Rewrite the records below, changing every "FINANÇAS" to "INVESTIMENTOS" and leaving everything else as it is.

--- START ---

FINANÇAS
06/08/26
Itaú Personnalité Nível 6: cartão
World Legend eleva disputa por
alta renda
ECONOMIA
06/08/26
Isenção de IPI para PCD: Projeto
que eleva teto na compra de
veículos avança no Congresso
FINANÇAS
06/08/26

--- END ---

- **Reply**:
INVESTIMENTOS
06/08/26
Itaú Personnalité Nível 6: cartão
World Legend eleva disputa por
alta renda
ECONOMIA
06/08/26
Isenção de IPI para PCD: Projeto
que eleva teto na compra de
veículos avança no Congresso
INVESTIMENTOS
06/08/26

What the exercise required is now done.